何らかのカタストロフによって陸地の半分が水没した世界を舞台にして、魚舟と獣舟と呼ばれる巨大で奇妙な生物と人間との関わりを描く表題作をはじめ、幽霊が目視できる用になってしまう病原菌に冒された世界を描く「くさびらの道」、人工知能の妄想を描く「饗応」、女の子を得体の知れない化けものに掠われてしまう「真朱の街」、ダイバーの自己愛的な感傷を人工珊瑚の成長に重ね合わせた「ブルーグラス」、そしてなにもかも管理された世界で育った少年のその後を描く「小鳥の墓」と、どこか退廃した未来の世界を描く中・短編集。

どこかで見たサイトで絶賛されていたので読んでみました。「火星ダークバラード」は読んだことがあるけれど、なにか陰惨な印象しか覚えておらず、どんな物語だったか、さっぱり思い出せない。本作も、全編を通じてなにか陰鬱な、ねっとりとした雰囲気が漂います。

基本的にはぼくはこういう種類の物語が得意ではないのだけれど、しかし本書は面白かった。「饗応」で見せる短編の切れ味の鋭さもさることながら、なにより「小鳥の墓」で見せつけられる、作者の作劇法の華麗さには、物語の陰惨な雰囲気をまったく感じさせない、曲芸の美しさのようなものを感じさせられました。確かに、これはすごい。

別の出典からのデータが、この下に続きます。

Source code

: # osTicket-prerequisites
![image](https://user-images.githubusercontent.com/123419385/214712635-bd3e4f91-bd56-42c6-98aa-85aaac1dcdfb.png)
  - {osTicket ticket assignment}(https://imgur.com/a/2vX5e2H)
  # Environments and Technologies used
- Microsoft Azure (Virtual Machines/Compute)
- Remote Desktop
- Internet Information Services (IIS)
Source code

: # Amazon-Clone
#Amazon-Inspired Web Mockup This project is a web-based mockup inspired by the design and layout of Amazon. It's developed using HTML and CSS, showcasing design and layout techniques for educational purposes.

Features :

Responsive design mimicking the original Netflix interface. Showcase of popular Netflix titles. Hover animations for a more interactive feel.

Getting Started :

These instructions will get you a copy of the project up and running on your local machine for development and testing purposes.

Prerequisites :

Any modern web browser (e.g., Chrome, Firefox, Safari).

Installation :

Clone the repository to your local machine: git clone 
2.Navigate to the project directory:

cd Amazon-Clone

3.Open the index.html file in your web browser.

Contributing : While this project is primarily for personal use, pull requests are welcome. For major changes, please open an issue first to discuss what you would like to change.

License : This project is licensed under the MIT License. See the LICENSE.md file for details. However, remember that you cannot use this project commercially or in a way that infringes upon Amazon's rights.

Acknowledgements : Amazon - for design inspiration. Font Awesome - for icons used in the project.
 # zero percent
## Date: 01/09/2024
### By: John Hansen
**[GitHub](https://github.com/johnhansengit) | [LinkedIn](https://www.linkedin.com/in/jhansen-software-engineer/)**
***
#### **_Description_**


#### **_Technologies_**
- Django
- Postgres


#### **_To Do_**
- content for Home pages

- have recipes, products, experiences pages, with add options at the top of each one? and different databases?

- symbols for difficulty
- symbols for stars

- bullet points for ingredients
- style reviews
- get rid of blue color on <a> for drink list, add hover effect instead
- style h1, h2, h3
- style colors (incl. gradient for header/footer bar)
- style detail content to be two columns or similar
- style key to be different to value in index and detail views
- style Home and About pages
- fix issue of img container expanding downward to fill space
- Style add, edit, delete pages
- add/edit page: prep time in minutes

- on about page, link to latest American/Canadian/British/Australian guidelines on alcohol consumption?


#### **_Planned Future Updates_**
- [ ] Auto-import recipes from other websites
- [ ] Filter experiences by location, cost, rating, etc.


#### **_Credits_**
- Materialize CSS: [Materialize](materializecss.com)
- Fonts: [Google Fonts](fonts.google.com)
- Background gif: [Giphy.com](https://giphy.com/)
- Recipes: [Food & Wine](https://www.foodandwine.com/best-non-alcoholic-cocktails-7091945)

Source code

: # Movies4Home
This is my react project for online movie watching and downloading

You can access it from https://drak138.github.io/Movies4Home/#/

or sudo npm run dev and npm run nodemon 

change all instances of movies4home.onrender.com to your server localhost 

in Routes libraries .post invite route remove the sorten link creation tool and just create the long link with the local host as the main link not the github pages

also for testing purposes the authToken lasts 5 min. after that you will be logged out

このような、退廃した未来を描いたものとしては、椎名誠氏の「アド・バード」や貴志祐介氏の「新世界より」などが思い出されますが、本書はそのどれよりも暗い。そして、どれよりも救いが無いような気がします。しかし、作者はきっとこのような救いの無い世界を書くことが、楽しくてたまらないのではないか、と文字を追いかけながら感じさせられました。だって、読んでいて楽しいですからね。あんまり暗い気分の時にはおすすめしませんが、帯に書かれた「SF史に永遠に刻まれる大傑作!」とのことばは、あながち大げさでもないような気がします。もっと品良く表現できなかったか、残念なくらい。